▶ **Task brief**: The expected output is every line of the data exactly as shown, minus the images.
Data block: Begin
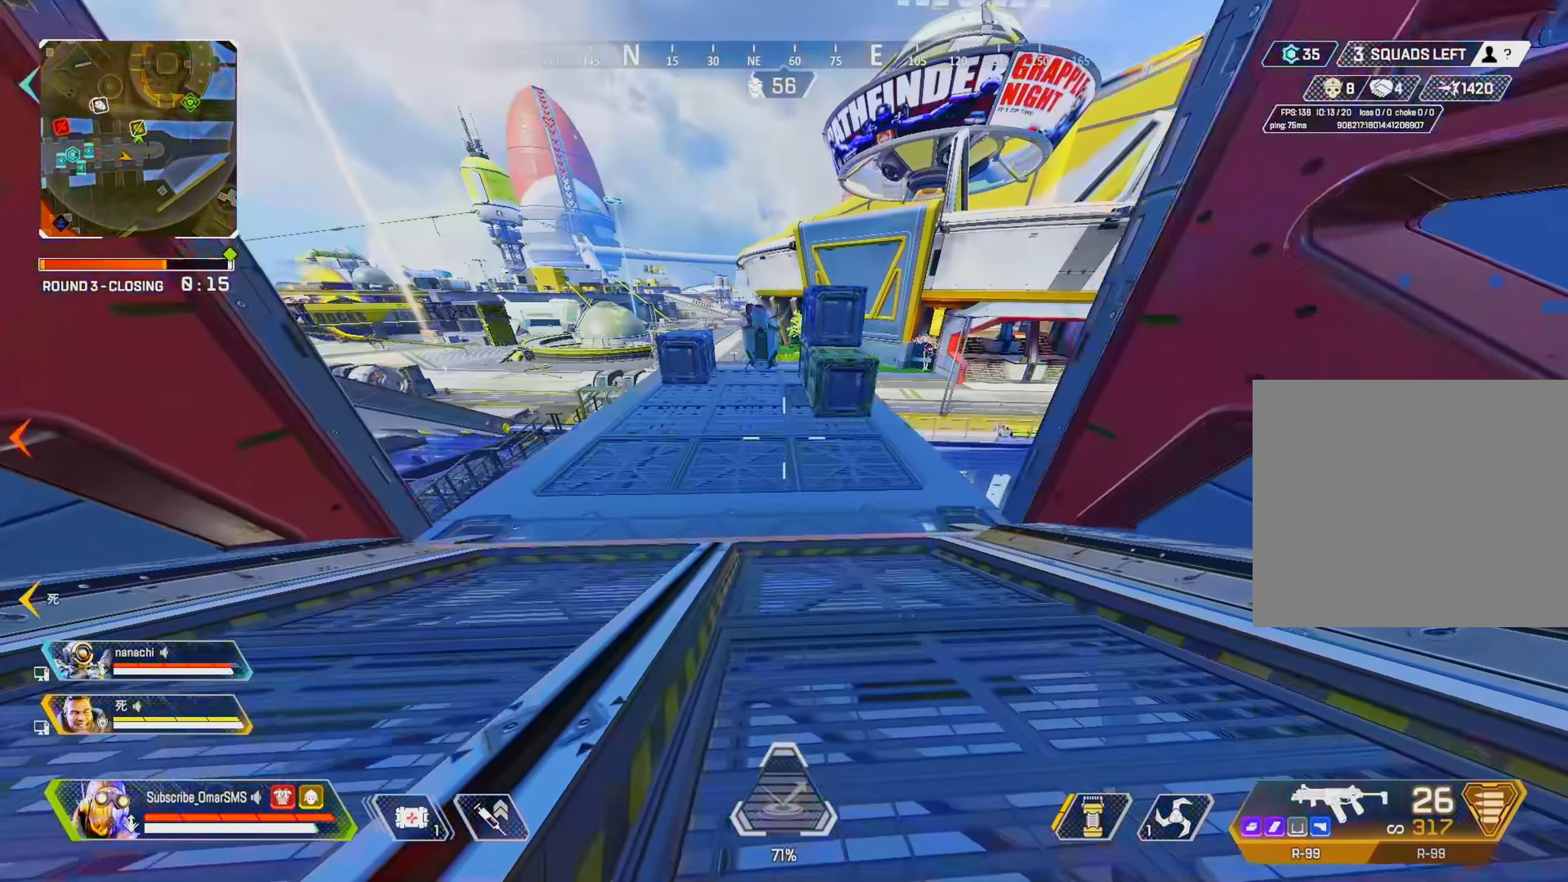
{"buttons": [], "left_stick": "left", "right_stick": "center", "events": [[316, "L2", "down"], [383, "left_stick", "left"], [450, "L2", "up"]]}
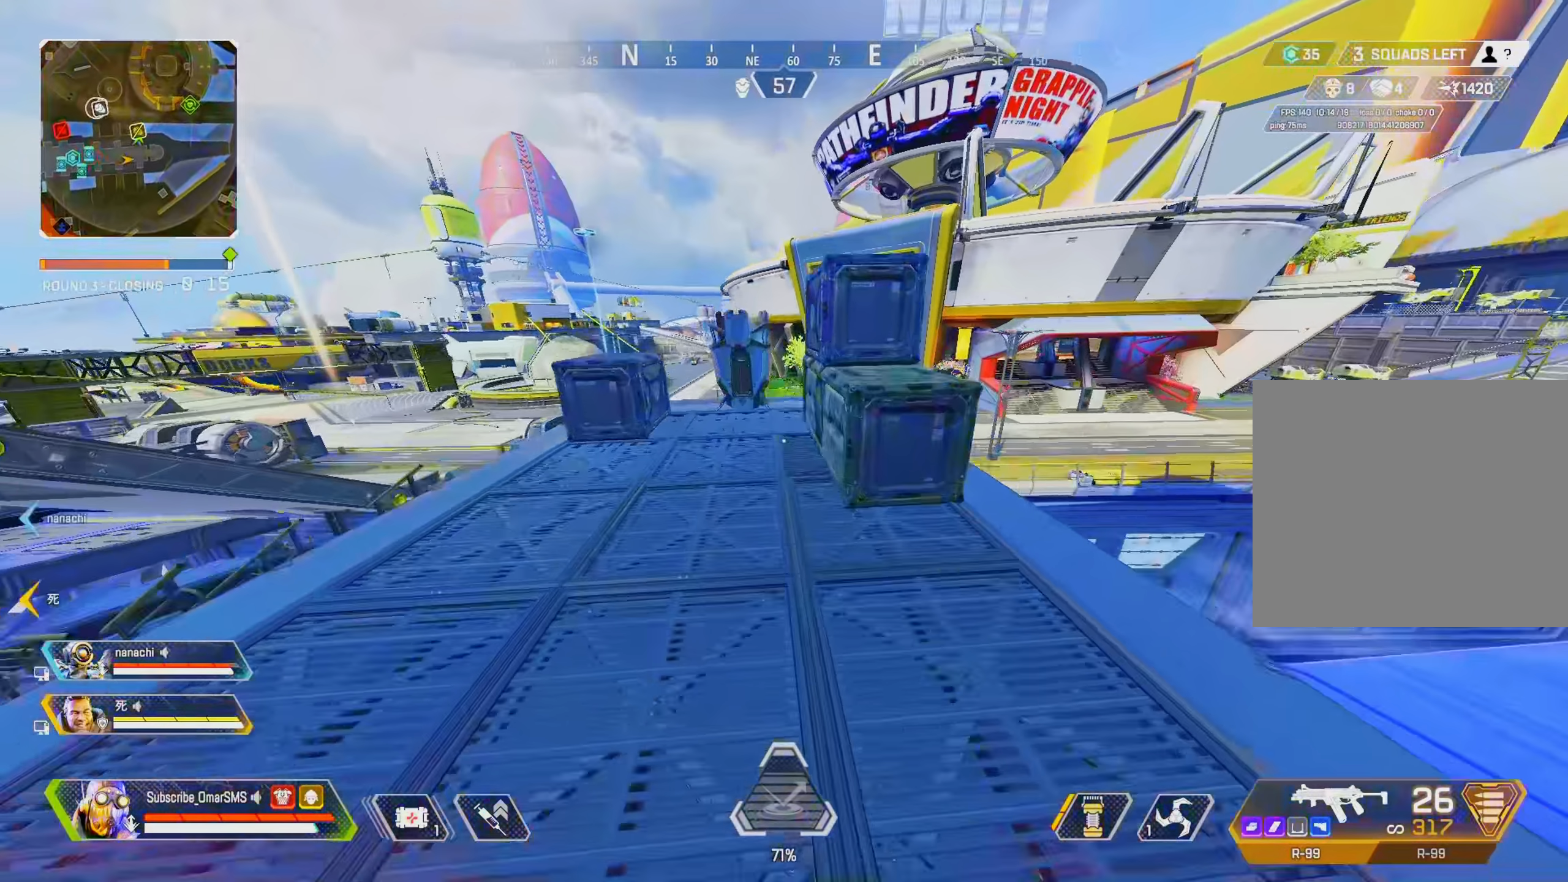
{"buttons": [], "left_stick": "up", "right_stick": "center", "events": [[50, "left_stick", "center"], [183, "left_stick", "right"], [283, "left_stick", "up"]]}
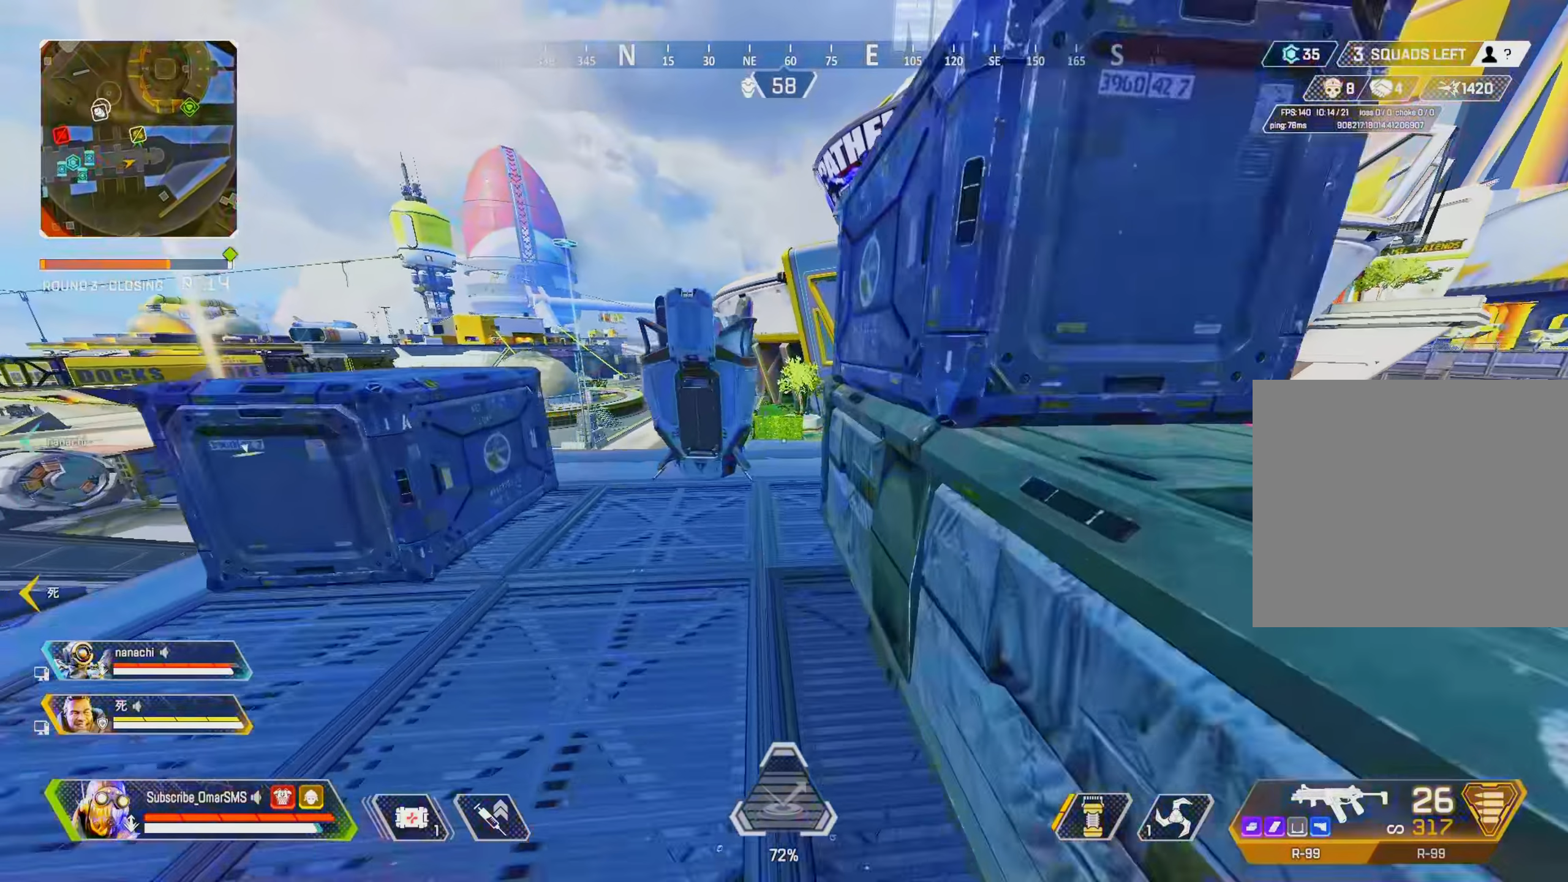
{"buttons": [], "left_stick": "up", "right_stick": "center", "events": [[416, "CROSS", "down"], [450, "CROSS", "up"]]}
Data block: End
▶ **Solution to this exercise**:
{"buttons": [], "left_stick": "left", "right_stick": "center", "events": [[316, "L2", "down"], [383, "left_stick", "left"], [450, "L2", "up"]]}
{"buttons": [], "left_stick": "up", "right_stick": "center", "events": [[50, "left_stick", "center"], [183, "left_stick", "right"], [283, "left_stick", "up"]]}
{"buttons": [], "left_stick": "up", "right_stick": "center", "events": [[416, "CROSS", "down"], [450, "CROSS", "up"]]}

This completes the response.